What exactly is self-harm?
“Self-harm is the intentional destruction of body tissue in the absence of any intent to die,” explains Nock, who treats self-injury behaviors in children and young adults. “It usually occurs on the arms and takes the form of cutting with a sharp object, such as a razor blade, pencil, or pocket knife.” It might also entail burning the skin or introducing items such as paper clips beneath the skin.”
How many teens engage in self-harm?
According to the American Psychological Association, 17% of youth have attempted suicide at least once.
Many begin between the ages of 12 and 14, when puberty may strike a one-two punch: a new mental health illness along with increased risk-taking behaviors, adds Nock.
What motivates some teenagers to cut?
According to Nock, cutting appears to affect all teenage genders equally. But what variables influence adolescent behavior? Teens who cut themselves may be more likely to use drugs or alcohol, in addition to having sadness, anxiety, or other mental health difficulties.
According to 2022 research on Child and Adolescent Mental Health, additional significant variables include family troubles, school or career obstacles, and strained friendships. According to Nock, cutting appears to have three major components: psychological, biological, and societal.
“Kids who engage in self-injury have difficulty tolerating emotional distress and are more likely to try to escape from those feelings,” he adds. “It’s possible that their pain demands attention, and cutting themselves when they’re upset focuses on their physical pain while reducing their psychological pain.”
The feeling of comfort or release that follows cutting promotes the behavior, encouraging youngsters to cut themselves again. “An adult who is upset may drink, go for a run, or practice yoga to relieve their distress.” “When they feel better afterward, that behavior is reinforced,” explains Nock. “We believe the same is true for self-injury: if you cut yourself and feel really bad, the feeling goes away.”
Will inquire about cutting spark thoughts in the minds of teenagers?
This is something that many parents are concerned about. However, it’s reasonable to assume that students in middle and high school are fully aware of what self-harm entails, thanks to social media and interactions with classmates and others. “Asking kids about it isn’t going to give them the idea to do it — all of the data we have suggests that’s not the case,” says Nock.
What are the warning symptoms of teen cutting?
Be on the lookout for fresh cuts on a teen’s skin or signs that skin has been sliced, burned, or had things inserted beneath it covering bodily regions — such as arms or legs — that they did not previously cover.
Is there a link between cutting and suicidal ideation?
While kids who cut do not aim to end their lives in this manner, their propensity to harm themselves may suggest a higher risk of suicide attempts. According to the 2022 study, more than half of children and adolescents who die by suicide have previously self-harmed.
“The more you intentionally harm your body — which requires some courage — the more likely you are to target yourself in the future,” Nock explains. “We also believe there’s a self-hatred component to this — when you’re upset, you’ll hurt your body rather than do something productive like go for a run.” There’s a kind of self-criticism that causes people to damage themselves and, eventually, attempt suicide.”
What should parents do if they discover indications of cutting?
Teens who self-harm prefer to confide in their peers rather than their parents or other adults.
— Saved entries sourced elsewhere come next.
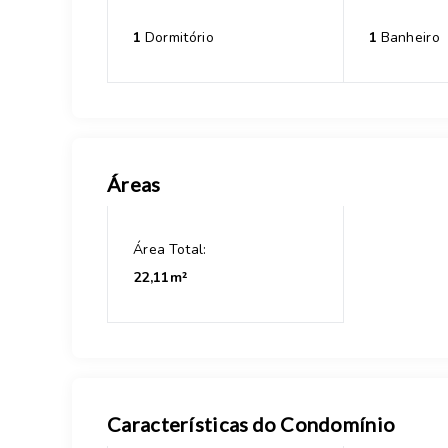
1
Dormitório
1
Banheiro
Áreas
Área Total:
22,11m²
Características do Condomínio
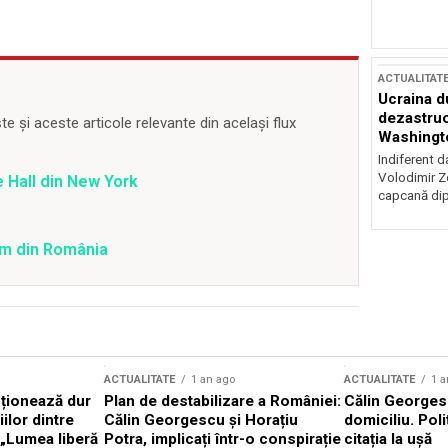
ACTUALITAT
Ucraina d
dezastruo
 și aceste articole relevante din același flux
Washingto
incertitud
Indiferent d
Volodimir Ze
 Hall din New York
capcană dip
ilm din România
ACTUALITATE
1 an ago
ACTUALITATE
1 a
cționează dur
Plan de destabilizare a României:
Călin Georgesc
ilor dintre
Călin Georgescu și Horațiu
domiciliu. Poli
 „Lumea liberă
Potra, implicați într-o conspirație
citația la ușă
However, parents may break through the concealment and give support by being calm and consistent.
“Encourage them to talk to you about what they’re experiencing, knowing that you’re an open ear and will be as nonjudgmental as possible,” Nock adds. “It’s unrealistic to expect us to eliminate all risky behaviors among children.” When death is a possibility, however, encourage friends and relatives to break the silence and intervene to keep the individual safe.”
Seeking out proper resources can be beneficial.
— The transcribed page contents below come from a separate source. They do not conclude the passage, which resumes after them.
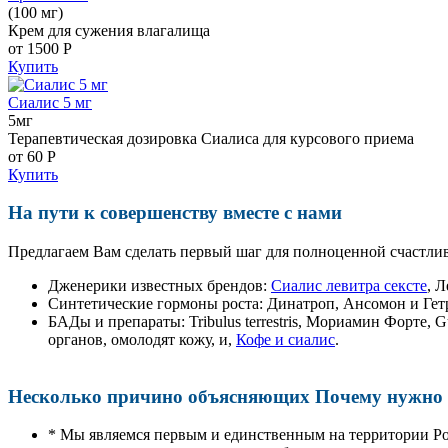
(100 мг)
Крем для сужения влагалища
от 1500
Р
Купить
Сиалис 5 мг
5мг
Терапевтическая дозировка Сиалиса для курсового приема
от 60
Р
Купить
На пути к совершенству вместе с нами
Предлагаем Вам сделать первый шаг для полноценной счастлив
Дженерики известных брендов:
Сиалис левитра сексте
, 
Синтетические гормоны роста
: Динатроп, Ансомон и Гет
БАДы и препараты:
Tribulus terrestris, Мориамин Форте
органов, омолодят кожу, и,
Кофе и сиалис
.
Несколько причино объясняющих Почему нужно п
* Мы являемся первым и единственным на территории Р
Take your child to his or her primary care physician, who can recommend you to a mental health specialist, or go immediately to a psychiatrist, psychologist, or social worker for evaluation.
Inquire with your doctor or a mental health professional about local or telehealth cognitive behavioral treatment (CBT) or dialectical behavioral therapy (DBT) possibilities. Both techniques can assist teenagers in developing healthy coping mechanisms for emotional discomfort.
If your child’s self-injury is serious or you are concerned about the prospect of suicide, take him or her to the nearest hospital emergency department. “If our children fall and suffer a break or an accidental injury that requires medical attention, we take them to the ER — and the same should be true for self-inflicted injuries,” Nock argues.